──────── Supplied material ────────
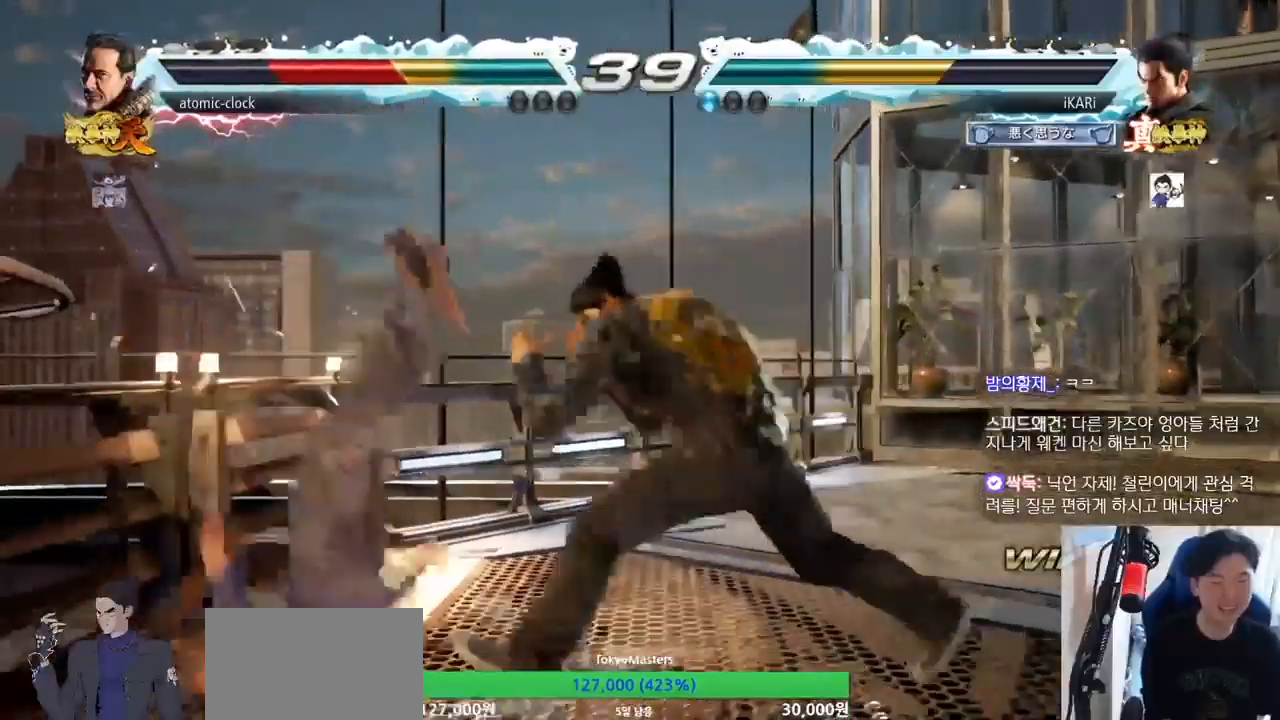
Gameplay with a controller (arcade stick); each line is a JSON object with the inputs held at the frame after it. "button_events" lists button changes between this image and that frame as [ms after this image, input, new state], when the widget could be followed in between (sticks are given only as held states). Not read: L3 R3 other_buttons.
{"buttons": [], "left_stick": "left", "button_events": [[33, "CROSS", "down"], [67, "CROSS", "up"], [100, "SQUARE", "down"], [167, "SQUARE", "up"]]}
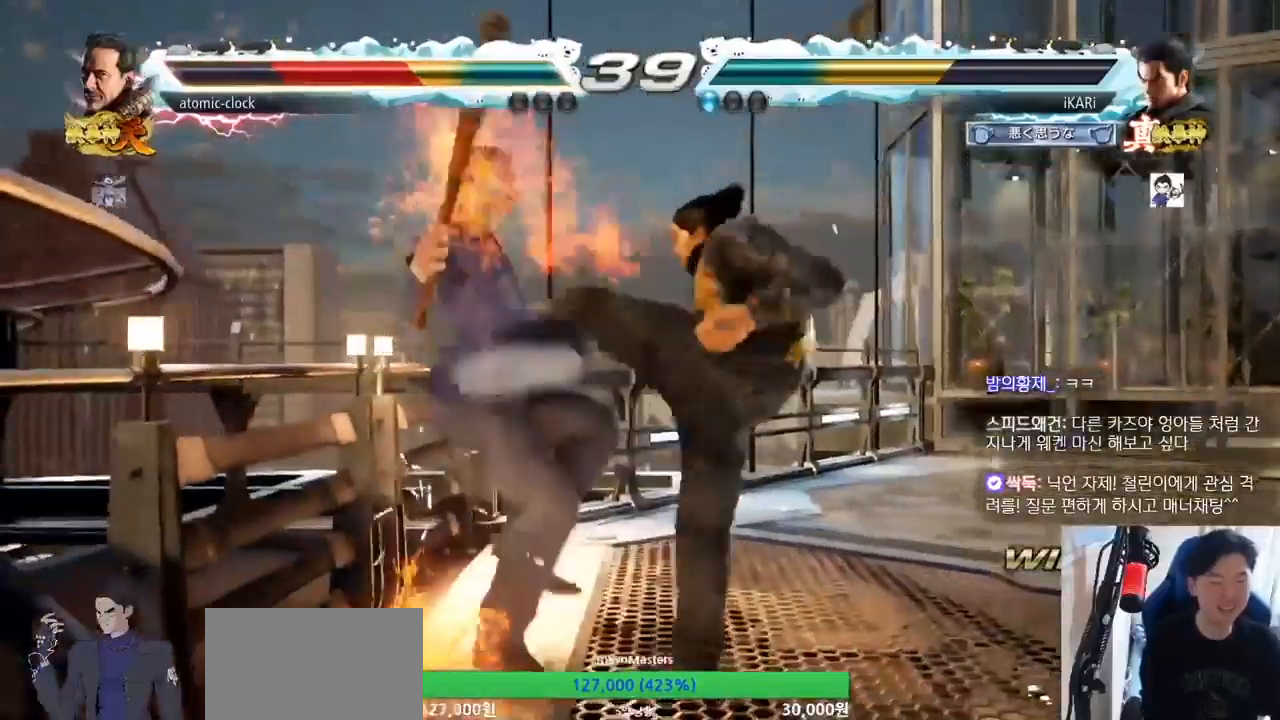
{"buttons": [], "left_stick": "down-left", "button_events": [[333, "SQUARE", "down"], [400, "SQUARE", "up"]]}
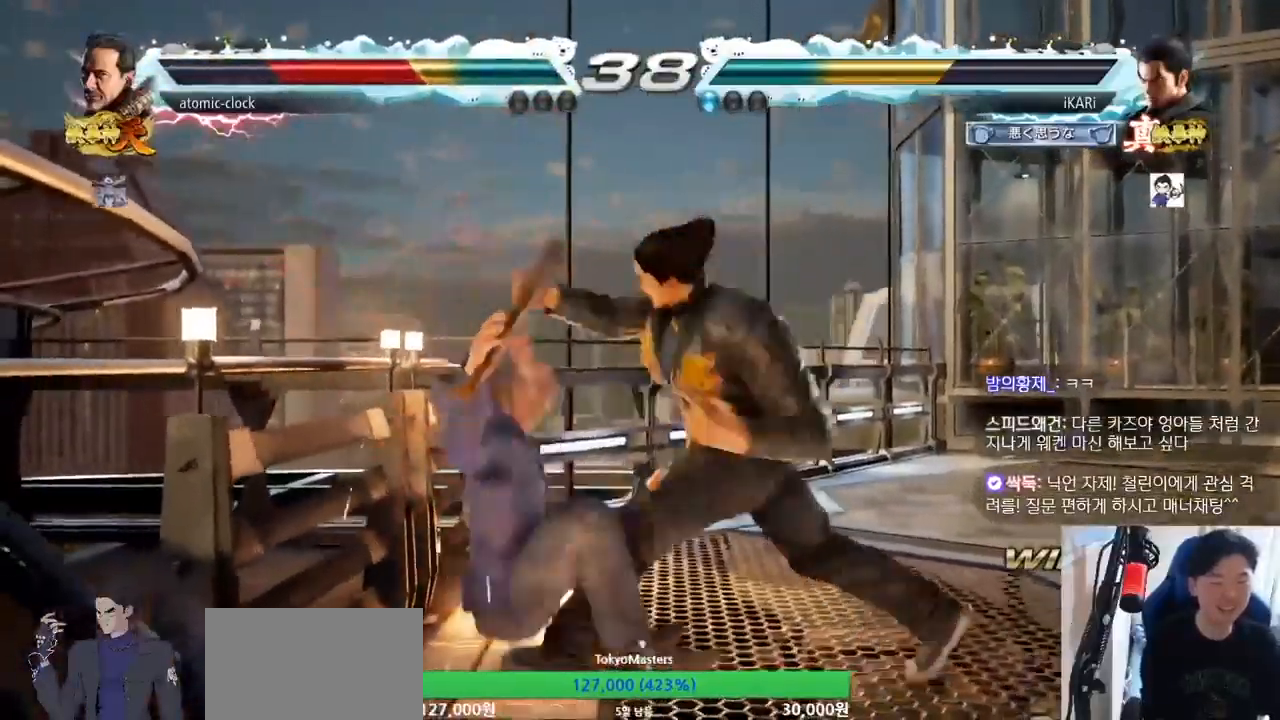
{"buttons": ["TRIANGLE"], "left_stick": "center", "button_events": [[33, "CIRCLE", "down"], [100, "CIRCLE", "up"], [133, "CIRCLE", "down"], [200, "CIRCLE", "up"], [500, "TRIANGLE", "down"]]}
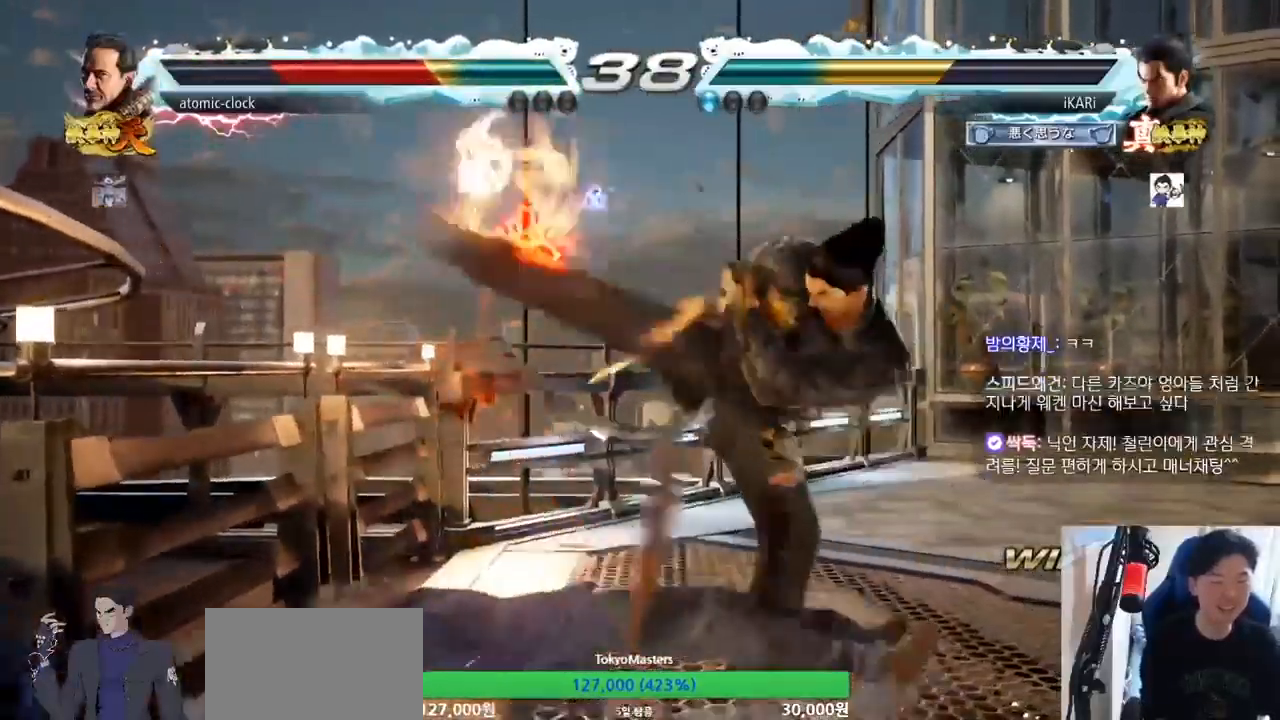
{"buttons": [], "left_stick": "left", "button_events": [[100, "TRIANGLE", "up"]]}
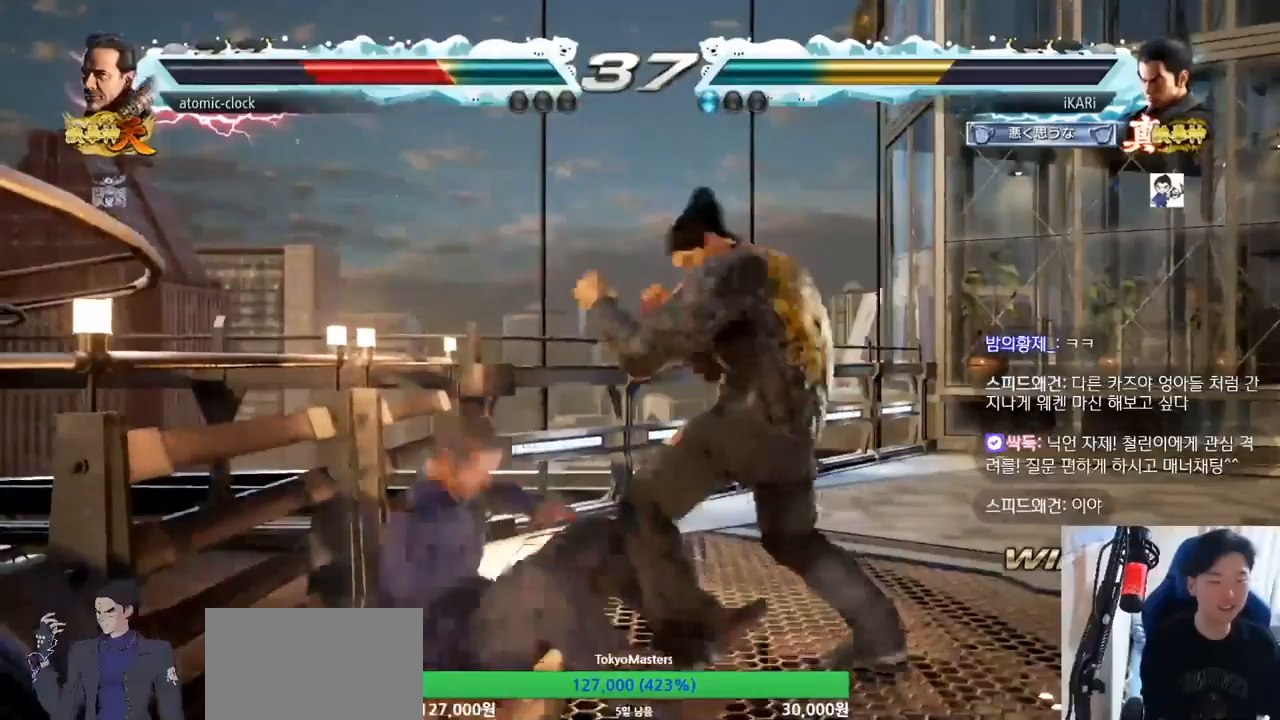
{"buttons": [], "left_stick": "left", "button_events": [[100, "CROSS", "down"], [167, "CROSS", "up"]]}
────────
▶ Task to complete: Copy, from the lines above, each one that holds "TRIANGLE".

▶ Your solution:
{"buttons": ["TRIANGLE"], "left_stick": "center", "button_events": [[33, "CIRCLE", "down"], [100, "CIRCLE", "up"], [133, "CIRCLE", "down"], [200, "CIRCLE", "up"], [500, "TRIANGLE", "down"]]}
{"buttons": [], "left_stick": "left", "button_events": [[100, "TRIANGLE", "up"]]}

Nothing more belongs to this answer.